本实施例中,自动运载单元选用智能无人叉车来实现,智能无人叉车包括:叉车本体,叉车调度模块和叉车控制模块;
叉车调度模块接收仓库管理单元的出、入库控制指令,根据控制指令自行选 择最优的路线,控制叉车本体按照设定的路径运行至目标位置;同时,根据接收到的出入库指令,通过叉车控制模块控制叉车本体执行相应的取料、运输或者码垛动作。
在叉车调度模块中可以设置执行任务的优先级,比如:可以设置产品入库的任务优先级高于产品出库任务的优先级,保证现场运输工作的条理性和可控性。
自动叉车本体为智能无人叉车,包括动力装置、液压起重工作装置、叉车底盘(包括传动系统、转向系统、制动系统、行驶系统)和电器设备组成。
自动叉车本体的主框架形式如图2所示,采用T型或L型,前端设置立方体控制箱;自动叉车本体底部安装两部大功率直流驱动电机,执行其行走与转向功能。在箱体中间内置大容量高性能的锂电池,电池靠定位销固定在滚轮支撑上,便于维护与更换。电池的电极柱由高强度快插头联结到车底的充电爪上,在充电站时实现自动落爪充电。当自动叉车需要补充电力时,会自动报告并请求充电,由地面控制中心指挥,驶向指定充电区或台位,车载充电连接器与地面充电系统自动连接并实施充电。充电完成后自动叉车自动脱离充电系统,驶向工作区或待命区投入正常运行
箱体上部为电气控制部分,安装有电源开关、继电器、直流驱动器、单片机控制器、散热扇等专用硬件。

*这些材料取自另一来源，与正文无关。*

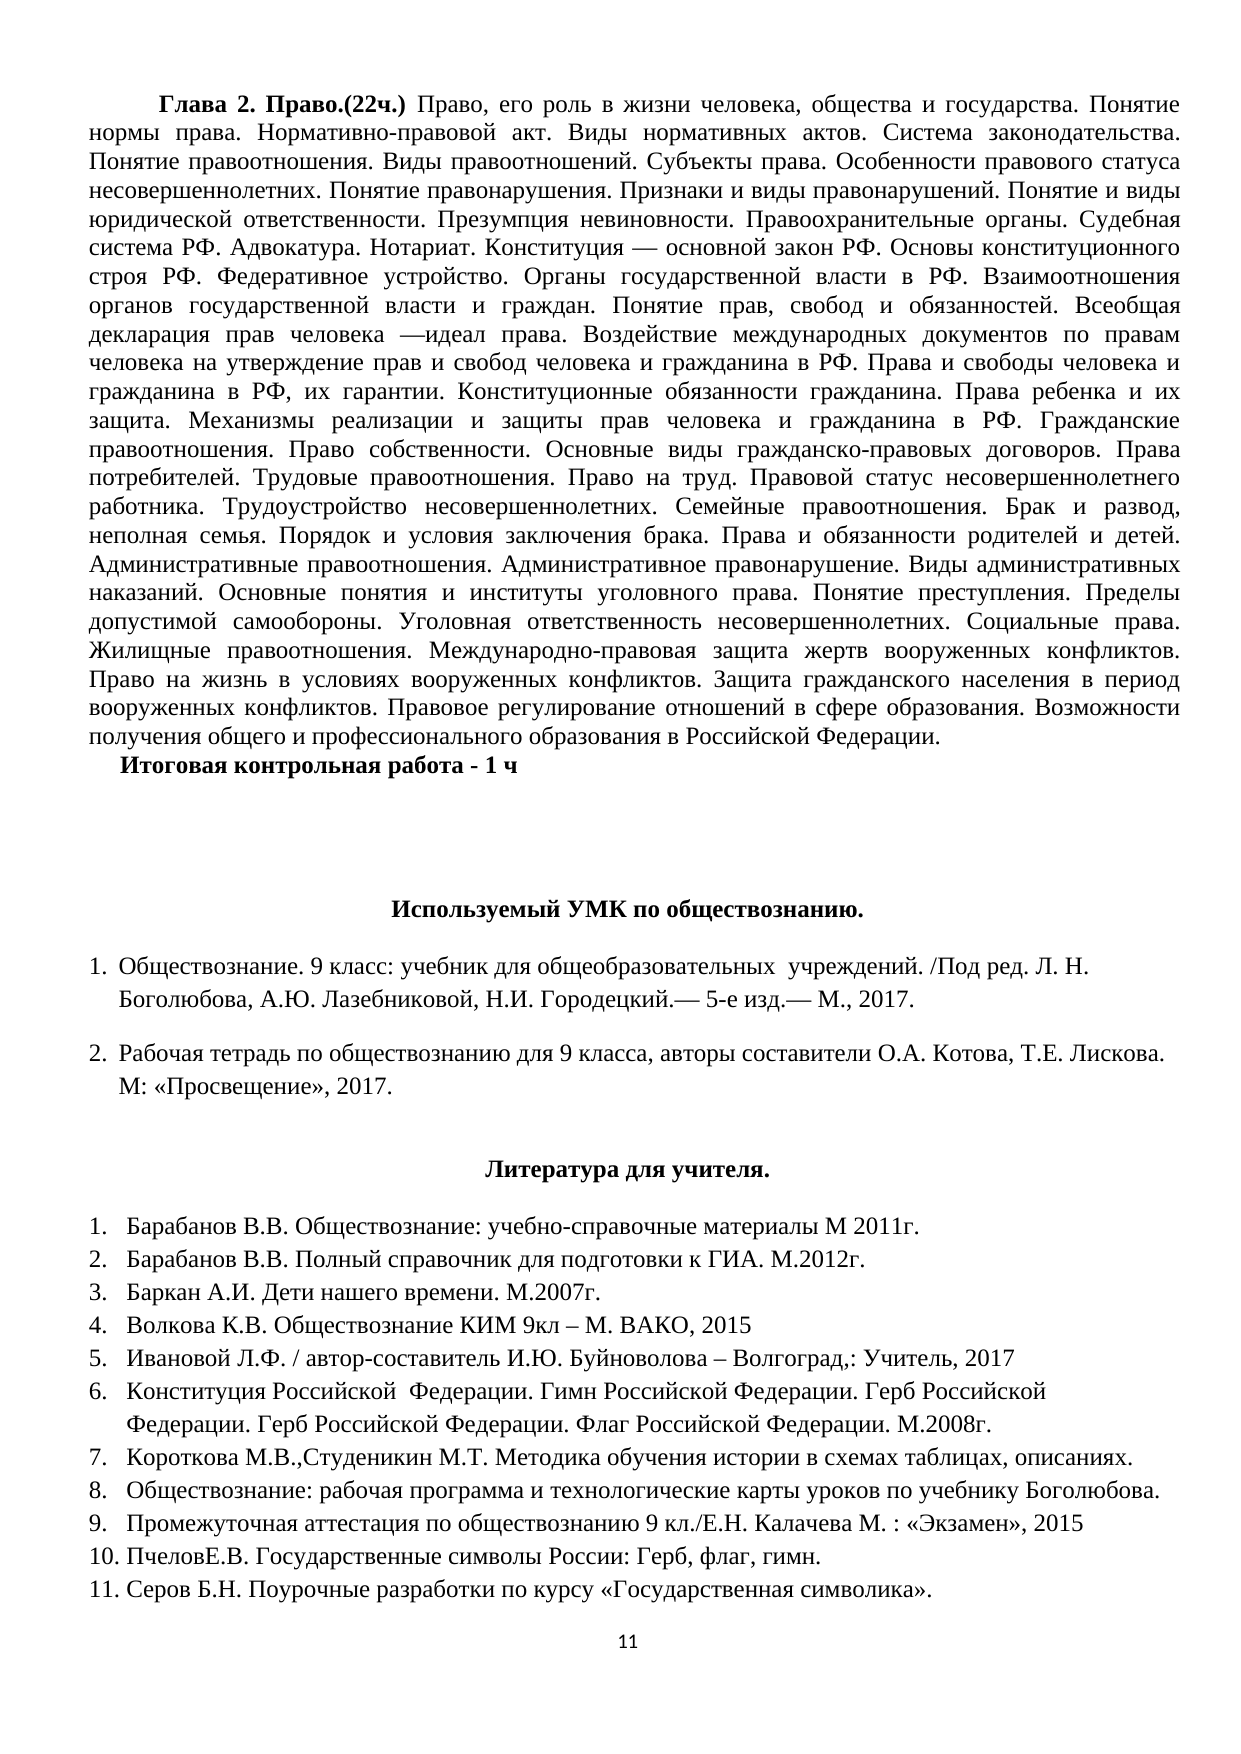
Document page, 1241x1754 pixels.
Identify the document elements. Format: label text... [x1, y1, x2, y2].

list Обществознание. 9 класс: учебник для общеобразовательных учреждений. /Под ред. Л. Н. Боголюбова, А.Ю. Лазебниковой, Н.И. Городецкий.— 5-е изд.— М., 2017. [89, 951, 1167, 1013]
list Барабанов В.В. Полный справочник для подготовки к ГИА. М.2012г. [89, 1244, 1167, 1273]
list Барабанов В.В. Обществознание: учебно-справочные материалы М 2011г. [89, 1211, 1167, 1240]
text Литература для учителя. [89, 1154, 1167, 1182]
list Короткова М.В.,Студеникин М.Т. Методика обучения истории в схемах таблицах, описаниях. [89, 1442, 1167, 1471]
list Обществознание: рабочая программа и технологические карты уроков по учебнику Боголюбова. [89, 1475, 1167, 1504]
list Рабочая тетрадь по обществознанию для 9 класса, авторы составители О.А. Котова, Т.Е. Лискова. М: «Просвещение», 2017. [89, 1038, 1167, 1100]
list Серов Б.Н. Поурочные разработки по курсу «Государственная символика». [89, 1574, 1167, 1603]
list Ивановой Л.Ф. / автор-составитель И.Ю. Буйноволова – Волгоград,: Учитель, 2017 [89, 1343, 1167, 1372]
list Конституция Российской Федерации. Гимн Российской Федерации. Герб Российской Федерации. Герб Российской Федерации. Флаг Российской Федерации. М.2008г. [89, 1376, 1167, 1438]
text Используемый УМК по обществознанию. [89, 894, 1167, 922]
list Промежуточная аттестация по обществознанию 9 кл./Е.Н. Калачева М. : «Экзамен», 2015 [89, 1508, 1167, 1537]
list Баркан А.И. Дети нашего времени. М.2007г. [89, 1277, 1167, 1306]
list Волкова К.В. Обществознание КИМ 9кл – М. ВАКО, 2015 [89, 1310, 1167, 1339]
list ПчеловЕ.В. Государственные символы России: Герб, флаг, гимн. [89, 1541, 1167, 1570]
text Итоговая контрольная работа - 1 ч [89, 750, 1181, 779]
text Глава 2. Право.(22ч.) Право, его роль в жизни человека, общества и государства. Понятие нормы права. Нормативно-правовой акт. Виды нормативных актов. Система законодательства. Понятие правоотношения. Виды правоотношений. Субъекты права. Особенности правового статуса несовершеннолетних. Понятие правонарушения. Признаки и виды правонарушений. Понятие и виды юридической ответственности. Презумпция невиновности. Правоохранительные органы. Судебная система РФ. Адвокатура. Нотариат. Конституция — основной закон РФ. Основы конституционного строя РФ. Федеративное устройство. Органы государственной власти в РФ. Взаимоотношения органов государственной власти и граждан. Понятие прав, свобод и обязанностей. Всеобщая декларация прав человека —идеал права. Воздействие международных документов по правам человека на утверждение прав и свобод человека и гражданина в РФ. Права и свободы человека и гражданина в РФ, их гарантии. Конституционные обязанности гражданина. Права ребенка и их защита. Механизмы реализации и защиты прав человека и гражданина в РФ. Гражданские правоотношения. Право собственности. Основные виды гражданско-правовых договоров. Права потребителей. Трудовые правоотношения. Право на труд. Правовой статус несовершеннолетнего работника. Трудоустройство несовершеннолетних. Семейные правоотношения. Брак и развод, неполная семья. Порядок и условия заключения брака. Права и обязанности родителей и детей. Административные правоотношения. Административное правонарушение. Виды административных наказаний. Основные понятия и институты уголовного права. Понятие преступления. Пределы допустимой самообороны. Уголовная ответственность несовершеннолетних. Социальные права. Жилищные правоотношения. Международно-правовая защита жертв вооруженных конфликтов. Право на жизнь в условиях вооруженных конфликтов. Защита гражданского населения в период вооруженных конфликтов. Правовое регулирование отношений в сфере образования. Возможности получения общего и профессионального образования в Российской Федерации. [89, 89, 1181, 750]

在车体底部前端安装激光扫描器检测正前方2米以内的障碍物,以便自动叉车发出规避信号停止或绕行。以及拐弯时,防碰撞软限位检测。
本实施例中,视觉控制单元为安装在车体顶部的两组工业级CCD双目相机,其中一组设置在自动叉车顶部,用于检测识别料框在车体上的位置轮廓,另一组设置为获取水平向图像的视觉相机,用于检测识别待取放位置的图像信息。

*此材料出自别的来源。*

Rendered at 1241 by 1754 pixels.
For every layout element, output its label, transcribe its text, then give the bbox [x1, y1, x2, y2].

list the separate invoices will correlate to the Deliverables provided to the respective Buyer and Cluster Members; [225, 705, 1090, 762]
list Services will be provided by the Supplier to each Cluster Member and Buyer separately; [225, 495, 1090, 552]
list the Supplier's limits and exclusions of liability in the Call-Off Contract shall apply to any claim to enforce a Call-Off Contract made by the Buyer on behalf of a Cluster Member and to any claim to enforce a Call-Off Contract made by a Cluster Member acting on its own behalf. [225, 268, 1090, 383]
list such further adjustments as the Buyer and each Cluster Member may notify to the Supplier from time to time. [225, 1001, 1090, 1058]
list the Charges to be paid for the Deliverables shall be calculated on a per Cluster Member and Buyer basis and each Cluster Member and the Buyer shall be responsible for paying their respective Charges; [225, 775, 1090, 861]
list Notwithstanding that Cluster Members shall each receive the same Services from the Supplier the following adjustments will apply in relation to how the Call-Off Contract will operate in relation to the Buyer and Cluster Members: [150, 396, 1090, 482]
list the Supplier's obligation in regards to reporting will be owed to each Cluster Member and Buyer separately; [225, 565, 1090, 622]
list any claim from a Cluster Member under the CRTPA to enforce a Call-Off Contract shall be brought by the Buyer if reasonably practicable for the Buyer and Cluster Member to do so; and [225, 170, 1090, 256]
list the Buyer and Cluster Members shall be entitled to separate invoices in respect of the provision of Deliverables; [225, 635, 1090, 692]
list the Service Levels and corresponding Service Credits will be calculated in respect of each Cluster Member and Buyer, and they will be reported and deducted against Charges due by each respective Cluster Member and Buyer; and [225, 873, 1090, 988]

在取料框时由相机1通过视觉拍照扫描记录当前料框的实际位置,把实际位置与初始位置的偏差距离与角度传送给自动叉车,保证其取货精度。
在放料框时相机1将车体上的料框位置发给自动叉车保证其放货精度,由相机2扫描其正前方是否有料框以及料框的罗列情况;同时将料框的垛位信息保存到立体布置图中,以便统计与查看虚拟立体库信息。
如果目标位置有异物或者料框,自动叉车上的相机会将信息反馈至生产看板,进行人工处理。

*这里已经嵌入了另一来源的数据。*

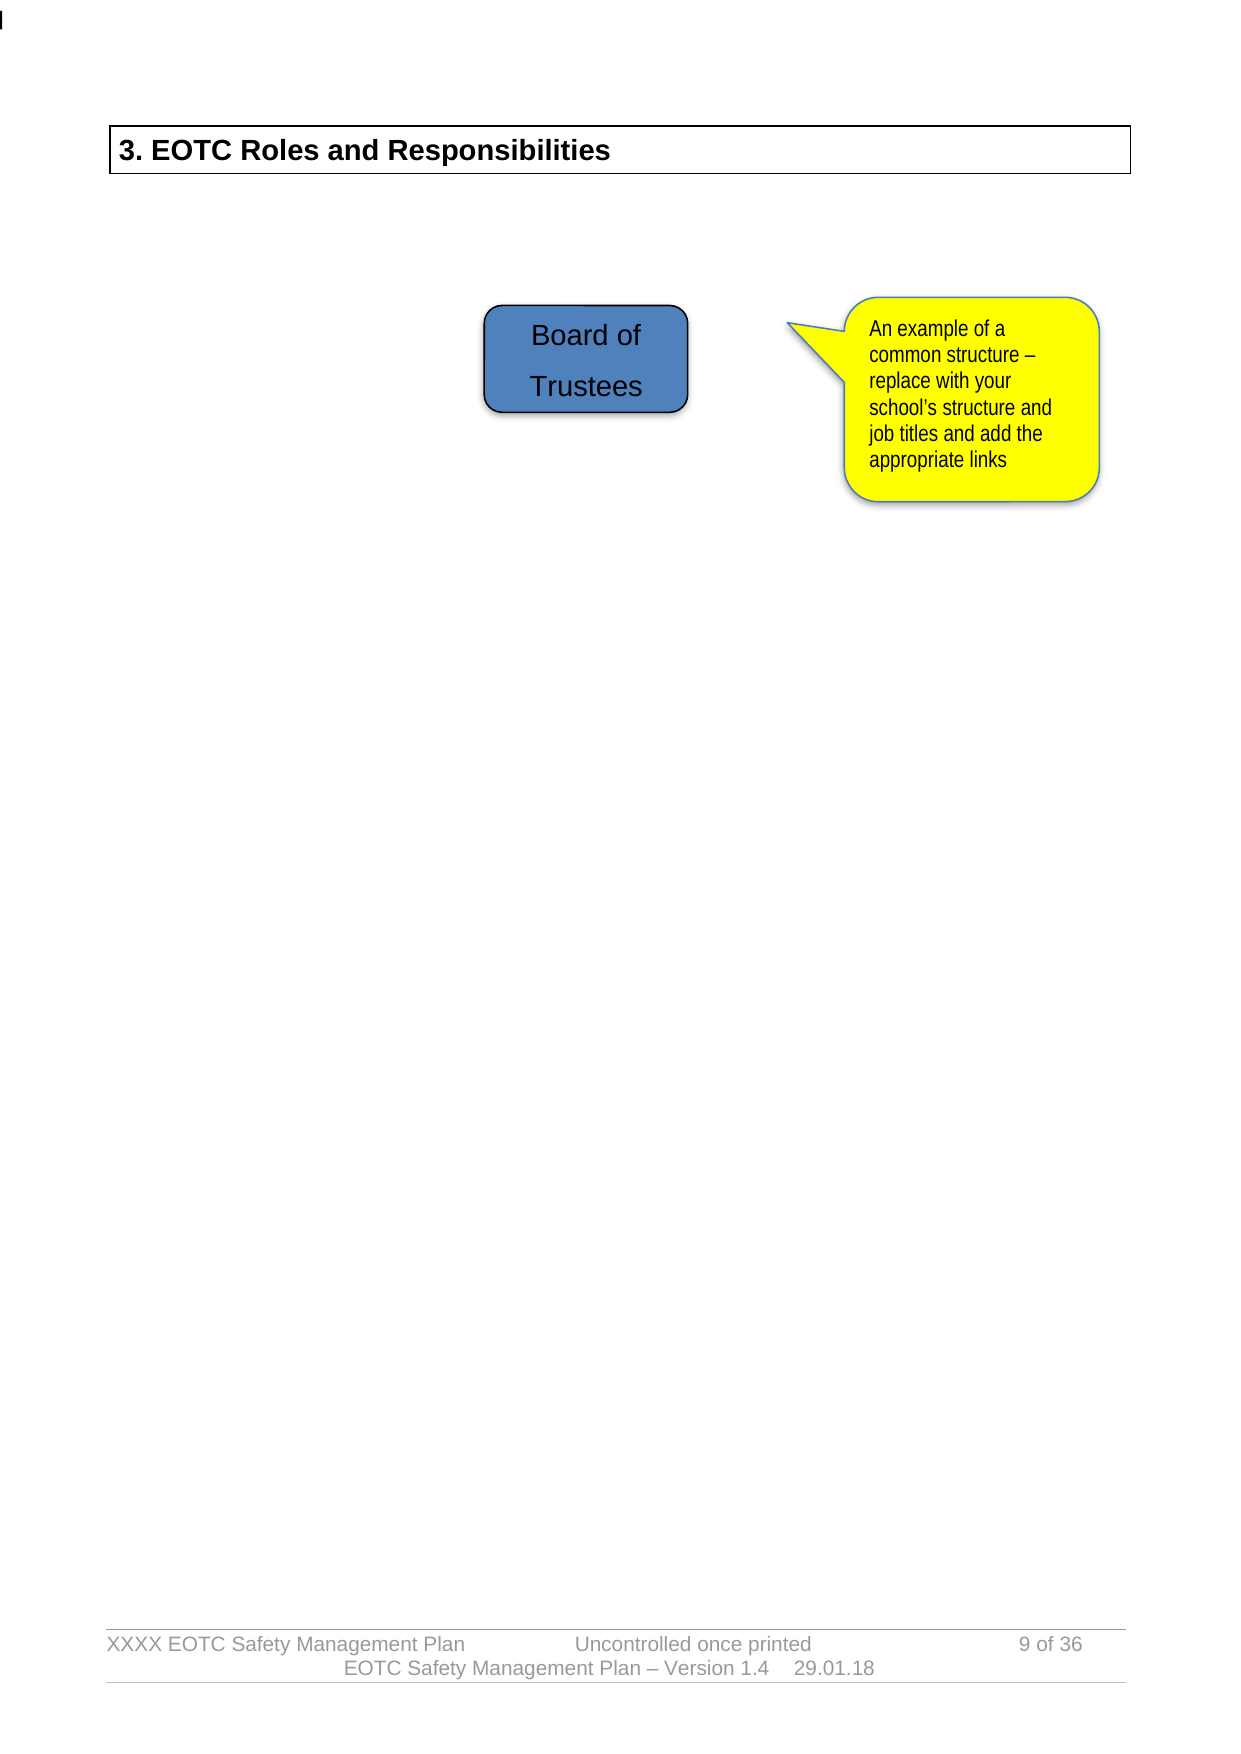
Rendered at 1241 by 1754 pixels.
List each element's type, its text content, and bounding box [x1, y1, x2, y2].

subtitle 3. EOTC Roles and Responsibilities [111, 127, 1130, 173]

通过增加视觉控制单元,使得自动叉车除了具有普通叉车的行走转弯提升功能外,还具有视觉辅助系统,做到动作自动性、安全性更高。
工业级CCD双目相机安装于自动叉车上,能够代替人眼来做测量和判断,首先采用CCD照相机将被摄取目标转换成图像信号,传送给专用的图像处理系统,根据像素分布和亮度、颜色等信息,转变成数字化信号;图像系统对这些信号进行各种运算来抽取目标的特征,如:面积、长度、数量、位置等;最后,根据预设的容许度和其他条件输出结果,如:尺寸、角度、偏移量、个数、合格/不合格、有/无等。
本实施例中,仓库管理单元采用立体三维建模(建立数学模型),将识别的仓储空间在平面范围和立体范围划分为若干虚拟的存储单元,每一个存储单元以坐标的形式体现,建立坐标地图,如同一排排虚拟的方格货架;每个方格的大小根据料筐的尺寸和形状不同进行设置。
将料框按尺寸建模如实导入地图方格中,可以提前生成库存平面与立体布置图;库存布置图包括用于显示仓储单元平面位置的库存平面布置图以及用于显示仓储单元立体位置的库存立体布置图;布置图中实时更新并显示已存储料 筐的位置和数量。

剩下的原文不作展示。